Moody’s warns that banks across the continent face a “common threat” as investor flight unsettles government debt markets.



A troubled bank

The financial panic sweeping Europe poses a danger to the health of banks across the Continent, Moody’s warned in a report Thursday.

The rating agency said the banking systems in six financially stressed European nations – Portugal, Italy, Ireland, Greece, Spain and the United Kingdom – face individual challenges arising from deep recessions, funding shortfalls, and fiscal pullbacks in their home countries.

But Moody’s also noted that it remains “cautious that market concerns may cause contagion risk that belies these differences, and that such market sentiment can be sufficiently strong (and long-lasting) to create its own reality and expose all these countries to a common threat.”

And the Moody’s report didn’t even address an issue that is increasingly weighing on the market as European policymakers struggle to find an answer to the Greek problems: the Greek exposure of banks in financially stronger nations such as France and Germany.

European Central Bank chief Jean-Claude Trichet said Thursday that a Greek default is “out of the question.” One reason the ECB doesn’t want to see a default is that French banks have $75 billion of exposure to Greek banks and German banks have $43 billion, according to year-end data from the Bank of International Settlements.

That compares to $16 billion for the United States and $12 billion for the U.K.The shares of big European banks have been dropping this week amid worries that the sovereign debt problems will wash back onto bank balance sheets, which have been slowly healing after the meltdown of 2008. That selloff steepened Thursday, with shares of the biggest European lenders dropping 5% or more.

Shares of Spain’s Santander  are off 20% this week, while the U.K.’s biggest bank, Barclays  is off 13% in New York trading.
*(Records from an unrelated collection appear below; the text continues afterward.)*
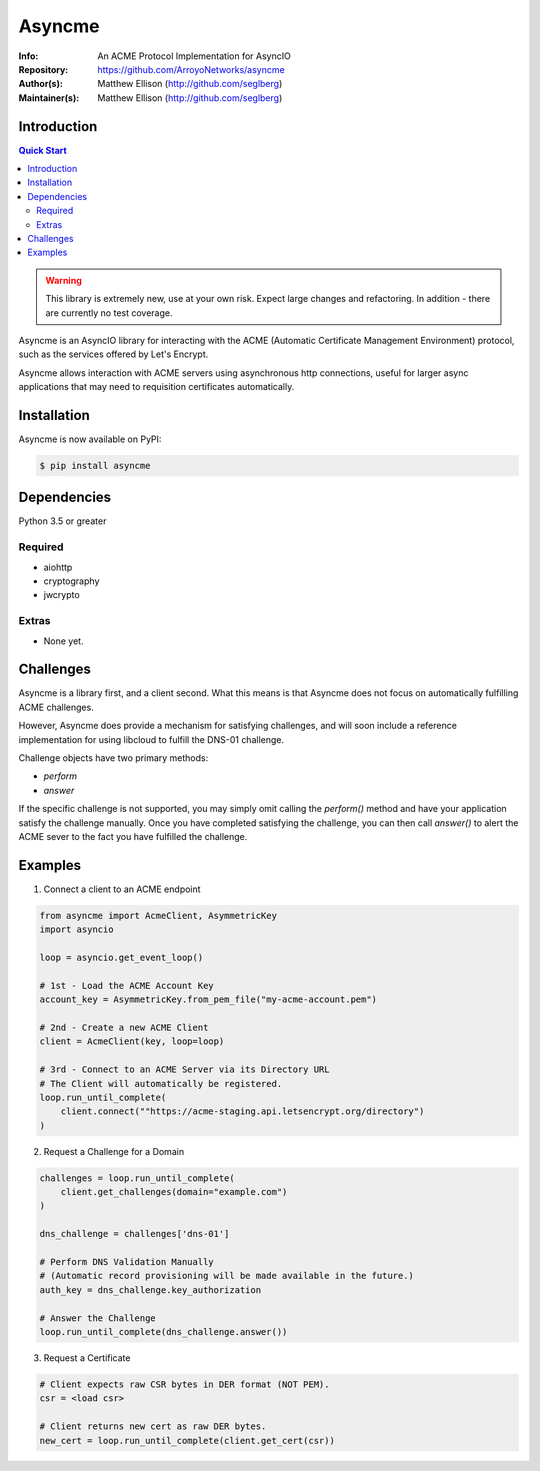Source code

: =======
Asyncme
=======

:Info: An ACME Protocol Implementation for AsyncIO
:Repository: https://github.com/ArroyoNetworks/asyncme
:Author(s): Matthew Ellison (http://github.com/seglberg)
:Maintainer(s): Matthew Ellison (http://github.com/seglberg)

.. TRAVIS CI NYI .. image:: https://travis-ci.org/ArroyoNetworks/asyncme.svg?branch=master
    :target: https://travis-ci.org/ArroyoNetworks/asyncme

.. image:: https://img.shields.io/codecov/c/github/ArroyoNetworks/asyncme/master.svg?maxAge=2592000
    :target: https://codecov.io/github/ArroyoNetworks/asyncme?branch=master

.. image:: https://img.shields.io/pypi/v/asyncme.svg
    :target: https://pypi.python.org/pypi/asyncme/

.. image:: https://img.shields.io/github/license/ArroyoNetworks/asyncme.svg
    :target: https://github.com/ArroyoNetworks/asyncme/blob/master/LICENSE


Introduction
============

.. contents:: Quick Start
   :depth: 2

.. warning::

    This library is extremely new, use at your own risk. Expect large
    changes and refactoring. In addition - there are currently no
    test coverage.

Asyncme is an AsyncIO library for interacting with the ACME (Automatic
Certificate Management Environment) protocol, such as the services offered by
Let's Encrypt.

Asyncme allows interaction with ACME servers using asynchronous http
connections, useful for larger async applications that may need to requisition
certificates automatically.

Installation
============
Asyncme is now available on PyPI:

.. code:: console

    $ pip install asyncme

Dependencies
============
Python 3.5 or greater

Required
--------

- aiohttp
- cryptography
- jwcrypto

Extras
------

- None yet.

Challenges
==========

Asyncme is a library first, and a client second. What this means is that
Asyncme does not focus on automatically fulfilling ACME challenges.

However, Asyncme does provide a mechanism for satisfying challenges, and will
soon include a reference implementation for using libcloud to fulfill the
DNS-01 challenge.

Challenge objects have two primary methods:

- `perform`
- `answer`

If the specific challenge is not supported, you may simply omit calling the
`perform()` method and have your application satisfy the challenge manually.
Once you have completed satisfying the challenge, you can then call `answer()`
to alert the ACME sever to the fact you have fulfilled the challenge.

Examples
========

1. Connect a client to an ACME endpoint

.. code:: python

    from asyncme import AcmeClient, AsymmetricKey
    import asyncio

    loop = asyncio.get_event_loop()

    # 1st - Load the ACME Account Key
    account_key = AsymmetricKey.from_pem_file("my-acme-account.pem")

    # 2nd - Create a new ACME Client
    client = AcmeClient(key, loop=loop)

    # 3rd - Connect to an ACME Server via its Directory URL
    # The Client will automatically be registered.
    loop.run_until_complete(
        client.connect(""https://acme-staging.api.letsencrypt.org/directory")
    )


2. Request a Challenge for a Domain

.. code:: python

    challenges = loop.run_until_complete(
        client.get_challenges(domain="example.com")
    )

    dns_challenge = challenges['dns-01']

    # Perform DNS Validation Manually
    # (Automatic record provisioning will be made available in the future.)
    auth_key = dns_challenge.key_authorization

    # Answer the Challenge
    loop.run_until_complete(dns_challenge.answer())


3. Request a Certificate

.. code:: python

    # Client expects raw CSR bytes in DER format (NOT PEM).
    csr = <load csr>

    # Client returns new cert as raw DER bytes.
    new_cert = loop.run_until_complete(client.get_cert(csr))
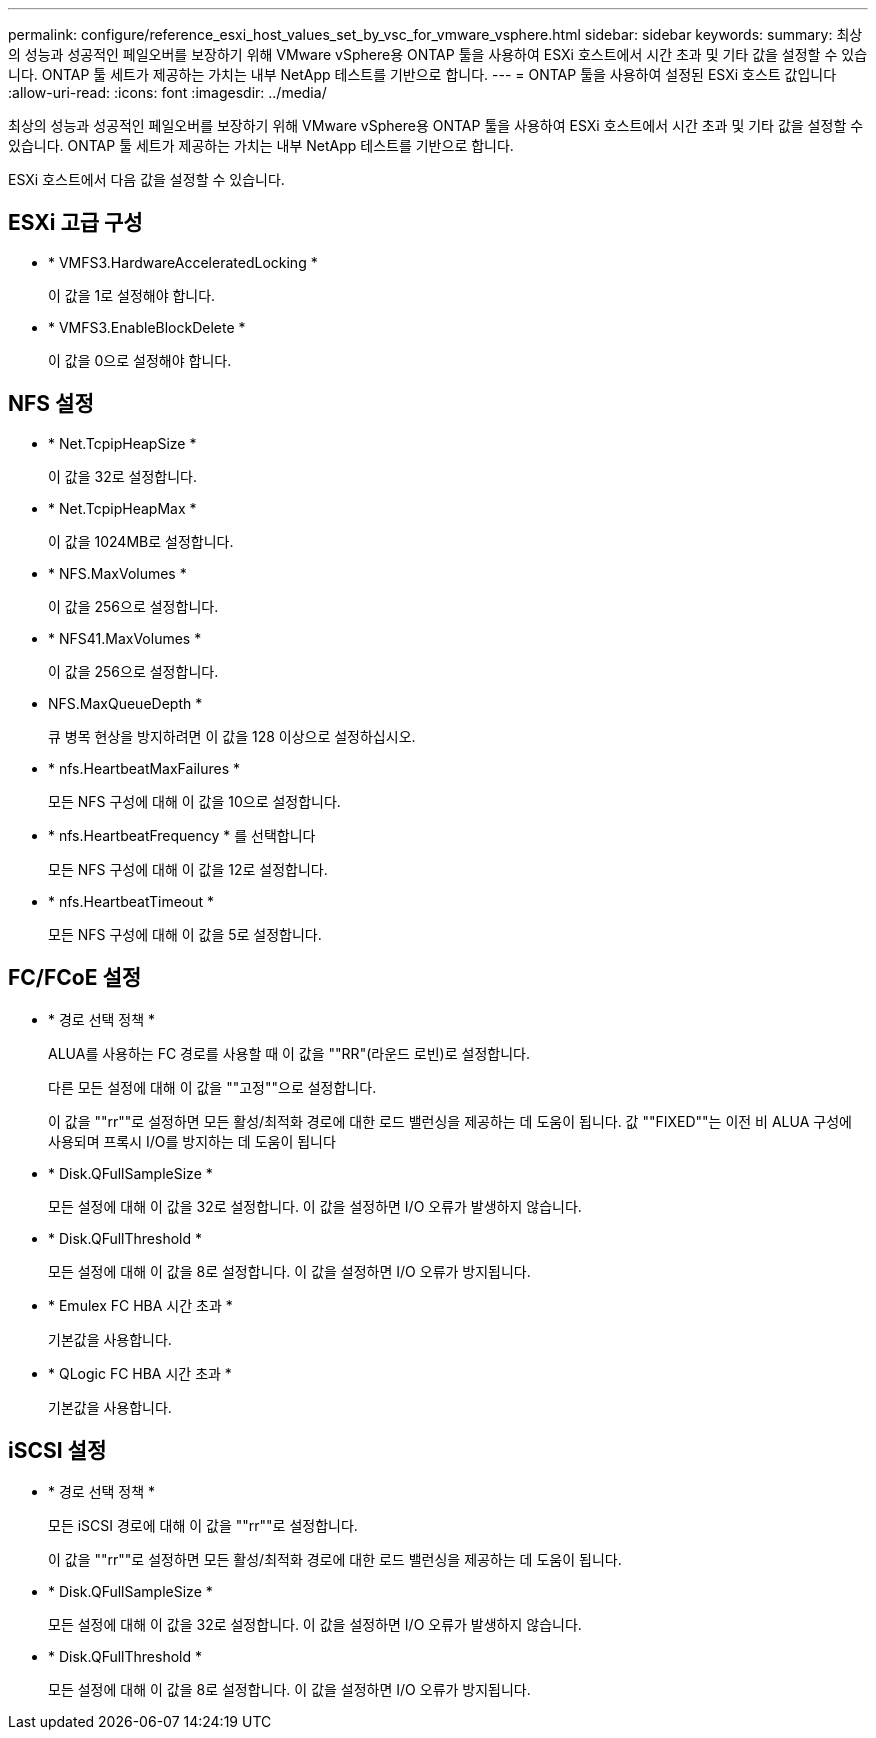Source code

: ---
permalink: configure/reference_esxi_host_values_set_by_vsc_for_vmware_vsphere.html 
sidebar: sidebar 
keywords:  
summary: 최상의 성능과 성공적인 페일오버를 보장하기 위해 VMware vSphere용 ONTAP 툴을 사용하여 ESXi 호스트에서 시간 초과 및 기타 값을 설정할 수 있습니다. ONTAP 툴 세트가 제공하는 가치는 내부 NetApp 테스트를 기반으로 합니다. 
---
= ONTAP 툴을 사용하여 설정된 ESXi 호스트 값입니다
:allow-uri-read: 
:icons: font
:imagesdir: ../media/


[role="lead"]
최상의 성능과 성공적인 페일오버를 보장하기 위해 VMware vSphere용 ONTAP 툴을 사용하여 ESXi 호스트에서 시간 초과 및 기타 값을 설정할 수 있습니다. ONTAP 툴 세트가 제공하는 가치는 내부 NetApp 테스트를 기반으로 합니다.

ESXi 호스트에서 다음 값을 설정할 수 있습니다.



== ESXi 고급 구성

* * VMFS3.HardwareAcceleratedLocking *
+
이 값을 1로 설정해야 합니다.

* * VMFS3.EnableBlockDelete *
+
이 값을 0으로 설정해야 합니다.





== NFS 설정

* * Net.TcpipHeapSize *
+
이 값을 32로 설정합니다.

* * Net.TcpipHeapMax *
+
이 값을 1024MB로 설정합니다.

* * NFS.MaxVolumes *
+
이 값을 256으로 설정합니다.

* * NFS41.MaxVolumes *
+
이 값을 256으로 설정합니다.

* NFS.MaxQueueDepth *
+
큐 병목 현상을 방지하려면 이 값을 128 이상으로 설정하십시오.

* * nfs.HeartbeatMaxFailures *
+
모든 NFS 구성에 대해 이 값을 10으로 설정합니다.

* * nfs.HeartbeatFrequency * 를 선택합니다
+
모든 NFS 구성에 대해 이 값을 12로 설정합니다.

* * nfs.HeartbeatTimeout *
+
모든 NFS 구성에 대해 이 값을 5로 설정합니다.





== FC/FCoE 설정

* * 경로 선택 정책 *
+
ALUA를 사용하는 FC 경로를 사용할 때 이 값을 ""RR"(라운드 로빈)로 설정합니다.

+
다른 모든 설정에 대해 이 값을 ""고정""으로 설정합니다.

+
이 값을 ""rr""로 설정하면 모든 활성/최적화 경로에 대한 로드 밸런싱을 제공하는 데 도움이 됩니다. 값 ""FIXED""는 이전 비 ALUA 구성에 사용되며 프록시 I/O를 방지하는 데 도움이 됩니다

* * Disk.QFullSampleSize *
+
모든 설정에 대해 이 값을 32로 설정합니다. 이 값을 설정하면 I/O 오류가 발생하지 않습니다.

* * Disk.QFullThreshold *
+
모든 설정에 대해 이 값을 8로 설정합니다. 이 값을 설정하면 I/O 오류가 방지됩니다.

* * Emulex FC HBA 시간 초과 *
+
기본값을 사용합니다.

* * QLogic FC HBA 시간 초과 *
+
기본값을 사용합니다.





== iSCSI 설정

* * 경로 선택 정책 *
+
모든 iSCSI 경로에 대해 이 값을 ""rr""로 설정합니다.

+
이 값을 ""rr""로 설정하면 모든 활성/최적화 경로에 대한 로드 밸런싱을 제공하는 데 도움이 됩니다.

* * Disk.QFullSampleSize *
+
모든 설정에 대해 이 값을 32로 설정합니다. 이 값을 설정하면 I/O 오류가 발생하지 않습니다.

* * Disk.QFullThreshold *
+
모든 설정에 대해 이 값을 8로 설정합니다. 이 값을 설정하면 I/O 오류가 방지됩니다.


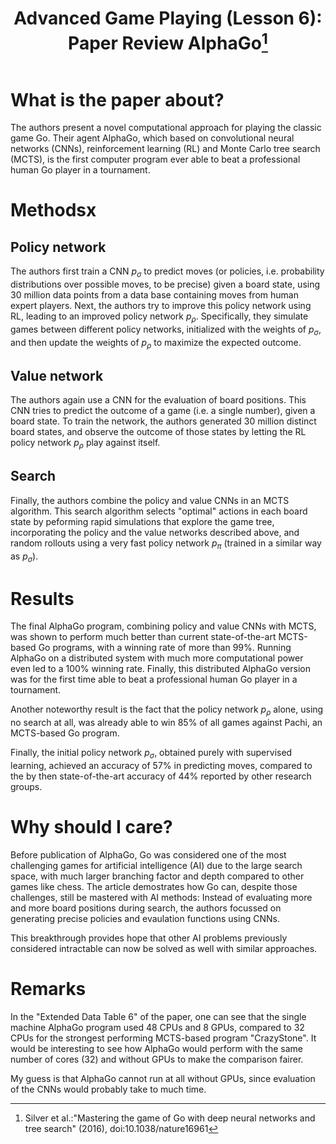 #+OPTIONS: toc:nil author:nil creator:nil
#+LaTeX_HEADER: \author{J\"org D\"opfert}


#+TITLE: Advanced Game Playing (Lesson 6): Paper Review AlphaGo\footnote{Silver et al.:"Mastering the game of Go with deep neural networks and tree search" (2016), doi:10.1038/nature16961}


* What is the paper about?
The authors present a novel computational approach for playing the
classic game Go. Their agent AlphaGo, which based on convolutional
neural networks (CNNs), reinforcement learning (RL) and Monte Carlo
tree search (MCTS), is the first computer program ever able
to beat a professional human Go player in a tournament.


* Methodsx

** Policy network
The authors first train a CNN $p_\sigma$ to predict moves (or policies, i.e.
probability distributions over possible moves, to be precise) given a board
state, using 30 million data points from a data base containing moves
from human expert players. Next, the authors try to improve this policy
network using RL, leading to an improved policy network $p_\rho$.
Specifically, they simulate games between different policy networks,
initialized with the weights of $p_\sigma$, and then update the
weights of  $p_\rho$ to
maximize the expected outcome.

** Value network
The authors again use a CNN for the evaluation of board positions. This CNN
tries to predict the outcome of a game (i.e. a single number), given a
board state. To train the network, the authors generated 30 million
distinct board states, and observe the outcome of those states by
letting the RL policy network $p_\rho$ play against itself.

** Search
Finally, the authors combine the policy and value CNNs in an MCTS
algorithm. This search algorithm selects "optimal" actions in each
board state by peforming rapid simulations that explore the game
tree, incorporating the policy and the value networks described above,
and random rollouts using a very fast policy network $p_\pi$ (trained
in a similar way as $p_\sigma$). 


* Results

The final AlphaGo program, combining policy and value CNNs with MCTS,
was shown to perform much better than current state-of-the-art
MCTS-based Go programs, with a winning rate of more than 99%. Running
AlphaGo on a distributed system with much more computational power
even led to a 100% winning rate. Finally, this distributed AlphaGo version was
for the first time able to beat a professional human Go player in a
tournament.


Another noteworthy result is the fact that the policy network $p_\rho$
alone, using no search at all, was already able to win 85% of all games against
Pachi, an MCTS-based Go program.

Finally, the initial policy network $p_\sigma$, obtained purely with
supervised learning, achieved an accuracy of 57% in predicting moves,
compared to the by then state-of-the-art accuracy of 44% reported by
other research groups.


* Why should I care?

Before publication of AlphaGo, Go was considered one of the most
challenging games for artificial intelligence (AI) due to the large
search space, with much larger branching factor and depth compared to
other games like chess. The article demostrates how Go can, despite
those challenges, still be mastered with AI methods: Instead of
evaluating more and more board positions during search, the
authors focussed on generating precise policies and evaulation
functions using CNNs.

This breakthrough provides hope that other AI problems previously
considered intractable can now be solved as well with similar approaches.


* Remarks

In the "Extended Data Table 6" of the paper, one can see that the
single machine AlphaGo program used 48 CPUs and 8 GPUs, compared to 32
CPUs for the strongest performing MCTS-based program "CrazyStone". It
would be interesting to see how AlphaGo would perform with the same
number of cores (32) and without GPUs to make the comparison fairer.

My guess is that AlphaGo cannot run at all without GPUs, since
evaluation of the CNNs would probably take to much time.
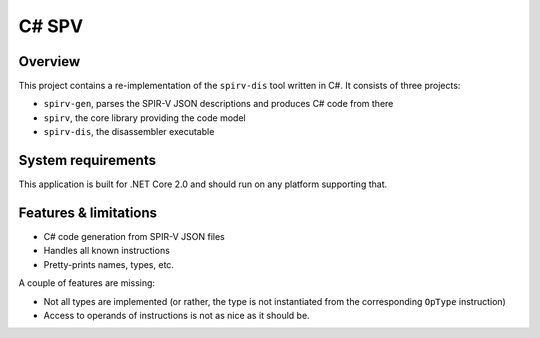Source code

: C# SPV
======

Overview
--------

This project contains a re-implementation of the ``spirv-dis`` tool written in C#. It consists of three projects:

* ``spirv-gen``, parses the SPIR-V JSON descriptions and produces C# code from there
* ``spirv``, the core library providing the code model
* ``spirv-dis``, the disassembler executable

System requirements
-------------------

This application is built for .NET Core 2.0 and should run on any platform supporting that.

Features & limitations
----------------------

* C# code generation from SPIR-V JSON files
* Handles all known instructions
* Pretty-prints names, types, etc.

A couple of features are missing:

* Not all types are implemented (or rather, the type is not instantiated from the corresponding ``OpType`` instruction)
* Access to operands of instructions is not as nice as it should be.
Germany’s Deutsche Bank  is down 12%.

The selling comes as European officials try to dampen the risk that turmoil in Greece will spread to other big debtor nations. Three people were killed Wednesday in a riot in Greece, where the government has promised to make deep cutbacks to help close a yawning budget gap. Trading in credit default swaps on Greek debt signals that investors believe there’s a 51% chance Greece could default on its obligations within five years, according to CMA.

While analysts have stressed that Greece is by far the worst fiscal offender in Southern Europe, with its wide budget gap, weak internal controls, and inaccurate financial reports, there have been signs this week that Portugal is being swept up in the panic. Yields on 10-year Portuguese bonds rose above 6% this week and were at 5.91% Thursday.

While that doesn’t approach the 11% yield on Greek bonds, it means Portugal is paying more than twice as much as Germany to borrow money for a decade.

Meanwhile, sentiment continues to deteriorate as official Europe struggles to come up with an answer. The ECB held its benchmark rate steady Thursday and didn’t announce any new policies, such as liquidity programs, to support the struggling southern nations.

The ECB’s inaction didn’t ease the fears sweeping Europe. The cost of insuring against a government bond default rose by double-digit percentages in Spain, Italy, and Ireland, and traders are now betting there’s a one-in-three chance that Portugal will default within five years.